Ahmad's America is full of "obstacles and dangers." "Devils are busy in it," Ahmad thinks, "confusing things and making the straight crooked."
Apparently, Updike agrees that American culture provides "too many paths, too much selling of useless things," that freedom without purpose "becomes a kind of prison." It's a familiar critique, redeemed principally by the perfect-pitch prose through which it is delivered.
Without a structure of Divine Law, a code of self-sacrifice or exalted submission, America offers "a clashing diversity of private self-seeking," whose catchphrases "Dog eat dog" and "God helps those who help themselves" carry two meanings, "self-reliance and grab what you can."
"Terrorist" is not without flaws. The plot turns on clunky contrivances and coincidences. Jack Levy has a pipeline straight into the office of the secretary of homeland security. And, on the fateful day, the traffic patterns and stoplights operate in perfect conformity to the laws of the Hollywood chase scene.

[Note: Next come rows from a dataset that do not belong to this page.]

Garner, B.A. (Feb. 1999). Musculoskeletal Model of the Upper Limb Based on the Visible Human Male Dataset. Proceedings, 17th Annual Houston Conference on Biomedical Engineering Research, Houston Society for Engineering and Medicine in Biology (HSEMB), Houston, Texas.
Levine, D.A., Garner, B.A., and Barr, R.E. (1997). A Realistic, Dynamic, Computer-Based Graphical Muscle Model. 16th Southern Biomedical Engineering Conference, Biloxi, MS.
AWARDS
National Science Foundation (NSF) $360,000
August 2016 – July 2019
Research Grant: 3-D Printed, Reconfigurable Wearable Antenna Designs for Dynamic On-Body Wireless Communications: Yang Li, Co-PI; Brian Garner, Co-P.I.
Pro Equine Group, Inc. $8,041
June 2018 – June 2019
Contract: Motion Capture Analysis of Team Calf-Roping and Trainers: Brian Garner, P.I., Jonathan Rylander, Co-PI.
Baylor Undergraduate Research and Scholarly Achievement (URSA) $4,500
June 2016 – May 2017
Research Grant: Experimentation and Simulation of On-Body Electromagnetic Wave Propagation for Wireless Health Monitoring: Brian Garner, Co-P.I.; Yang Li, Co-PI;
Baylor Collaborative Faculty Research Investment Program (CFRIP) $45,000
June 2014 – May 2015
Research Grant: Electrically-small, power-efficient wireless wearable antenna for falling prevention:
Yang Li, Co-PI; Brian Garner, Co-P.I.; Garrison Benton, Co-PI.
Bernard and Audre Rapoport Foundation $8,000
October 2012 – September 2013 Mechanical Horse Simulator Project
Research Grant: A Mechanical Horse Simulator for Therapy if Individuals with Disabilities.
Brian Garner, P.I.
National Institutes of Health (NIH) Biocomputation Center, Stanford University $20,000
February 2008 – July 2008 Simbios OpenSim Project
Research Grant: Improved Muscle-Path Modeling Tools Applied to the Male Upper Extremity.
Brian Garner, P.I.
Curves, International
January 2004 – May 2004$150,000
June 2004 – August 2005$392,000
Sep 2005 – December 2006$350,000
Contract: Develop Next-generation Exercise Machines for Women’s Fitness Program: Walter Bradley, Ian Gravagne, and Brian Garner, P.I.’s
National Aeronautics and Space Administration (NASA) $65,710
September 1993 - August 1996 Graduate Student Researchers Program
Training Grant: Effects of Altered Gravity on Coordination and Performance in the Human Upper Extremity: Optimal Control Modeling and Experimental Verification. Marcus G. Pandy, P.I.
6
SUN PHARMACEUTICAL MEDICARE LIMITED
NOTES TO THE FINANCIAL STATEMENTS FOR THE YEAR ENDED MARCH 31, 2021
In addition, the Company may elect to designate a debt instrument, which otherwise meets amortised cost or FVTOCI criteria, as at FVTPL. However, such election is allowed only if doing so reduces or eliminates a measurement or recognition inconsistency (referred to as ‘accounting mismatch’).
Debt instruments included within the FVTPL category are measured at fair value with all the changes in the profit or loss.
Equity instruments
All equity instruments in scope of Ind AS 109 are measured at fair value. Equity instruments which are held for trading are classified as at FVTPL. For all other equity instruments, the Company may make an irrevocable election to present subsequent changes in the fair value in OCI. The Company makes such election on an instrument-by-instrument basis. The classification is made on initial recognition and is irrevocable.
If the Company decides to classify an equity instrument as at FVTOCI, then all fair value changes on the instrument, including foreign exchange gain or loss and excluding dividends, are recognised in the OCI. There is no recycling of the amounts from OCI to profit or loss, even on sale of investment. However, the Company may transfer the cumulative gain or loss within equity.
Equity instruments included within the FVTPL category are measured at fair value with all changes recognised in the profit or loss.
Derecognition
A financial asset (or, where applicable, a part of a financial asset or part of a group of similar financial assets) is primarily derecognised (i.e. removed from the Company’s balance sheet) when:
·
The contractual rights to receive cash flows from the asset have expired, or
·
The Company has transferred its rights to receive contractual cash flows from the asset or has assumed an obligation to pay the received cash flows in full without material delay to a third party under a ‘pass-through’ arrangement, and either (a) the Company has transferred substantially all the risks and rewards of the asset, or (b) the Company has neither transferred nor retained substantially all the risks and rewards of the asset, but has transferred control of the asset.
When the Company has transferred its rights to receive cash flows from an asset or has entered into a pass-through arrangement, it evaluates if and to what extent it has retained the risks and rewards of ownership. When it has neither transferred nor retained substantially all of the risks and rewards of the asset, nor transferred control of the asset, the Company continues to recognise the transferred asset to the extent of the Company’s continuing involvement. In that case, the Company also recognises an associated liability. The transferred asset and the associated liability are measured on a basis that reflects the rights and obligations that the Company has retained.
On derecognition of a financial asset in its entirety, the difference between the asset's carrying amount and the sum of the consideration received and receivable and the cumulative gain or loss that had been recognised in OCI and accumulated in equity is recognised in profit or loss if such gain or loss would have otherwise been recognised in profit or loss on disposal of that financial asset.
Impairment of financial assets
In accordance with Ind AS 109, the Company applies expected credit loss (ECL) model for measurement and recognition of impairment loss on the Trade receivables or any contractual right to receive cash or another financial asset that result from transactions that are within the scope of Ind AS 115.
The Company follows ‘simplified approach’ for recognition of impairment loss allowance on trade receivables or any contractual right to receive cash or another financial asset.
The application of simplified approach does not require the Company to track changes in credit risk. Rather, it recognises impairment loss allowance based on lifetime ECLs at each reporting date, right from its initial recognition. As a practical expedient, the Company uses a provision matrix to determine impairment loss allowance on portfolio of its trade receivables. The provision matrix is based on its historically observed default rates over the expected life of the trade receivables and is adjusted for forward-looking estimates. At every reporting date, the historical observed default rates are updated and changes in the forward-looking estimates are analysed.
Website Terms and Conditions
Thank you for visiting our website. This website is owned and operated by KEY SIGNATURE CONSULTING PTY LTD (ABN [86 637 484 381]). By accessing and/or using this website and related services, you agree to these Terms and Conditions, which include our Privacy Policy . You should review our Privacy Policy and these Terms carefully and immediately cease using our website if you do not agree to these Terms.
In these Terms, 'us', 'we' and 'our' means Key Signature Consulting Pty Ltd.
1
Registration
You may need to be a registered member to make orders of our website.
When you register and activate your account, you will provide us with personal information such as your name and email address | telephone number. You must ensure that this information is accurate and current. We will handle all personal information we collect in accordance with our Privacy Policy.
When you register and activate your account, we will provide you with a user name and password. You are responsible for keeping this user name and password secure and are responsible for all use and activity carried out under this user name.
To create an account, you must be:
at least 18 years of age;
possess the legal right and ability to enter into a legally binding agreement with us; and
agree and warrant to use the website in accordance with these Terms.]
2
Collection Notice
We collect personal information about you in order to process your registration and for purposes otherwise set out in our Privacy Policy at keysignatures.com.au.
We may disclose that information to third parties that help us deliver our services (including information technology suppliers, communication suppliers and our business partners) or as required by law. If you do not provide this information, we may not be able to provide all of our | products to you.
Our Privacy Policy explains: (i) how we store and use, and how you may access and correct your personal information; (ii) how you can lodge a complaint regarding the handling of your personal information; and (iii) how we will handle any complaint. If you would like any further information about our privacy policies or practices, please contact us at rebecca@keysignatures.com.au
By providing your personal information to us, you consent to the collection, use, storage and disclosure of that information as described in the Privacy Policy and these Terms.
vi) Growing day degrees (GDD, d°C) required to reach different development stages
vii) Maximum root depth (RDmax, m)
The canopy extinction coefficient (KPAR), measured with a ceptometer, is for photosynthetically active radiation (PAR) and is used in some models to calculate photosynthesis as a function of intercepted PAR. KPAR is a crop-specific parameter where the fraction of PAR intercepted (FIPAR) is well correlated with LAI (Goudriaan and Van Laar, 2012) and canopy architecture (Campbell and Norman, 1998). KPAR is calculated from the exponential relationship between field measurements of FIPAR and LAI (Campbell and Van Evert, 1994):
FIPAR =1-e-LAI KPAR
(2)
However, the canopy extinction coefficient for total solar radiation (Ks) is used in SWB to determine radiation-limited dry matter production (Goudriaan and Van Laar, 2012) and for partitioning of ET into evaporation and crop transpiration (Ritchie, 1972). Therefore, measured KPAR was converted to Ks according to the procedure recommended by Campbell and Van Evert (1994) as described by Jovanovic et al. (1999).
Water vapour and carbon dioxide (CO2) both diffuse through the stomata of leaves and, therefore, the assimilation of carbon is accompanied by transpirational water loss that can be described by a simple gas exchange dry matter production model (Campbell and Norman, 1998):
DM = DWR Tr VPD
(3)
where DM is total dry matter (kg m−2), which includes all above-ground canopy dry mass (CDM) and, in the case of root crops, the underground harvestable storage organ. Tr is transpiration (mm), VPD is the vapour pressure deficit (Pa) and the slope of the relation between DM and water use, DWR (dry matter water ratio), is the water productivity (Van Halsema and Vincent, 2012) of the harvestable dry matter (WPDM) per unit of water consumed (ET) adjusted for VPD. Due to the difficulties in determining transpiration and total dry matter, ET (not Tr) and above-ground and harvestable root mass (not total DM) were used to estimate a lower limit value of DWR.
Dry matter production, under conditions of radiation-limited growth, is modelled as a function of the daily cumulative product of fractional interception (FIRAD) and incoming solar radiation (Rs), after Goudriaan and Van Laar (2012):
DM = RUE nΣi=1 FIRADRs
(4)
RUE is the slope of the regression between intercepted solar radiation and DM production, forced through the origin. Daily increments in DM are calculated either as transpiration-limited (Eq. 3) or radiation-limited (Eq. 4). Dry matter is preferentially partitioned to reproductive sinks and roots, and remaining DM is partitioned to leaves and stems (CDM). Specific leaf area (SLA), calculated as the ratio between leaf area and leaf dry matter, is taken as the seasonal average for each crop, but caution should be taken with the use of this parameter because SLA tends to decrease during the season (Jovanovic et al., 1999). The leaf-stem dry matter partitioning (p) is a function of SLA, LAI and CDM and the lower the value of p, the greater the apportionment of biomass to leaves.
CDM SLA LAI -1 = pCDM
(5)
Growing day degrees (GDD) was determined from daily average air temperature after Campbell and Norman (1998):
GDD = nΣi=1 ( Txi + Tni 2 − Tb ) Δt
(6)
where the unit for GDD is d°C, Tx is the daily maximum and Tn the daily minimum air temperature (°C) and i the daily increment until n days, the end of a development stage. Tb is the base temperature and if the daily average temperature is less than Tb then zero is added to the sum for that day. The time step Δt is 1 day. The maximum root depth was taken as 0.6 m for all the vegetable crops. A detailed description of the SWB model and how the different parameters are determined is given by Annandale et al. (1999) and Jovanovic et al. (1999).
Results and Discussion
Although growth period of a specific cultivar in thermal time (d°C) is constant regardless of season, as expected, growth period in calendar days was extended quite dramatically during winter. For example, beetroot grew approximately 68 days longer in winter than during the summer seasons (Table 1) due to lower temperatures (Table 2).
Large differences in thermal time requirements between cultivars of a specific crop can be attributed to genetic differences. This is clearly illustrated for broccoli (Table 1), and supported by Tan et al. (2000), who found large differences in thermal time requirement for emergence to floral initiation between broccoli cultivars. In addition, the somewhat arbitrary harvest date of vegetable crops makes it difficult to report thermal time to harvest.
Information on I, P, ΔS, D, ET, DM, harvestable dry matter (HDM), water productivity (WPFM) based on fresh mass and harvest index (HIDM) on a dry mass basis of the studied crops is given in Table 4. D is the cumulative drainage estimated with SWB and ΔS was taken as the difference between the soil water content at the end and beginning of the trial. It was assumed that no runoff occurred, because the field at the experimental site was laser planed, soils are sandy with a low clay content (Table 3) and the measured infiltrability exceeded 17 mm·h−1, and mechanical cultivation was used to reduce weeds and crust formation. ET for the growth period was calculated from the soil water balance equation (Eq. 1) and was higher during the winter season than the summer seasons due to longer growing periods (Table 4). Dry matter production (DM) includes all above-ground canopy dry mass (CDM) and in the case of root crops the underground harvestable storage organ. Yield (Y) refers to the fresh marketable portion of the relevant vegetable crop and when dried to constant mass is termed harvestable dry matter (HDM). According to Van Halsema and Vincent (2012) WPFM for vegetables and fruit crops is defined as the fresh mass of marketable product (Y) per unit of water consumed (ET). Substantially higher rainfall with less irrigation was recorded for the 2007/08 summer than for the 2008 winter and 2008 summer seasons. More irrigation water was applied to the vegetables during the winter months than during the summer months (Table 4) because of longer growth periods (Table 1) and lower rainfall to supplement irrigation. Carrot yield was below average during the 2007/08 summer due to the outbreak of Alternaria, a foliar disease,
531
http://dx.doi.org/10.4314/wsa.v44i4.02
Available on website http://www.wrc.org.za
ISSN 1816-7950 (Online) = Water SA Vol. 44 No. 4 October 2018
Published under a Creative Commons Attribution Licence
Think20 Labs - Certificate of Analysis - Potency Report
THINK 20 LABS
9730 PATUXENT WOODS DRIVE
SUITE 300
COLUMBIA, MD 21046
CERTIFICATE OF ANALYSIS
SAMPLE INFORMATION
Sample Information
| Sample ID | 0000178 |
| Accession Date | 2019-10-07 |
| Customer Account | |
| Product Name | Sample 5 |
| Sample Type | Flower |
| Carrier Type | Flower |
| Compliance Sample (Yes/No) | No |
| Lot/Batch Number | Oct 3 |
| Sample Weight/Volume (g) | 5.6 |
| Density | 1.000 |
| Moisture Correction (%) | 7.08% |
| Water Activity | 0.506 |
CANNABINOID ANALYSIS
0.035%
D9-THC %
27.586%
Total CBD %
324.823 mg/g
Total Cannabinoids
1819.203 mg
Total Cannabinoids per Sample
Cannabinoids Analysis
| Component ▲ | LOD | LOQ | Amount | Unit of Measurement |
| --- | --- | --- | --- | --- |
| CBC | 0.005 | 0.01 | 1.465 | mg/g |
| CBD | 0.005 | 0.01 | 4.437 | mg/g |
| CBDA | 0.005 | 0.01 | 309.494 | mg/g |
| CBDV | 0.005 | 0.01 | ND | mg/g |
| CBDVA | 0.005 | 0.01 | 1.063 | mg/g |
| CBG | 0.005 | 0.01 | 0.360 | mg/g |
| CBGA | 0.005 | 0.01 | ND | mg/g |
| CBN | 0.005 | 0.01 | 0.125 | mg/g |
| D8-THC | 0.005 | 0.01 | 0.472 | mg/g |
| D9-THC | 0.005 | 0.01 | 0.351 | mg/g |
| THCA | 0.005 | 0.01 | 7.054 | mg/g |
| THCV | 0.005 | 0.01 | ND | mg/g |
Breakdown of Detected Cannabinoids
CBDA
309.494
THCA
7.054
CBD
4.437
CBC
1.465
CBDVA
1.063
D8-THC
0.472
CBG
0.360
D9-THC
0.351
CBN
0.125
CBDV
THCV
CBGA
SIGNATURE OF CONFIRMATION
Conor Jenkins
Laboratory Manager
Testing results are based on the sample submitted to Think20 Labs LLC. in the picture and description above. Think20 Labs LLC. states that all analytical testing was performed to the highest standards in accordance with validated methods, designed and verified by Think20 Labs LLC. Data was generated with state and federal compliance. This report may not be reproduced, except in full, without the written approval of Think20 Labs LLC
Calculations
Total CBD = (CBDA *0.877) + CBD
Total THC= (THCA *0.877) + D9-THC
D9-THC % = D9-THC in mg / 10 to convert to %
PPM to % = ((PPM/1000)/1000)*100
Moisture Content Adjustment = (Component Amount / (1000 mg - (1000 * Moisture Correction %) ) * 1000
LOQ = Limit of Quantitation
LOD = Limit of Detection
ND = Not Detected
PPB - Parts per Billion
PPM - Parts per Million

Nor does the dialogue ring true. Although only the narrator uses the phrase "pharyngeal fricative," the discourse and diction of Updike's characters are often, well, Updikean. The mosque gives Muslims "what the Christian U.S. disdains to," 18-year-old Ahmad proclaims "It asks austerity. It asks restraint."
These imperfections don't matter much. "Terrorist" burrows beneath the surfaces of American popular culture, which Updike traverses so well, to truths worth remembering. The "luster of Paradise" looms before terrorists and, Updike observes, can even "leak backward" into a reconstructed past.
But, thank God, like all of us, terrorists must live in the present. Banal, benign and brutal, it offers more than enough to make life precious, with or without the certainty of salvation.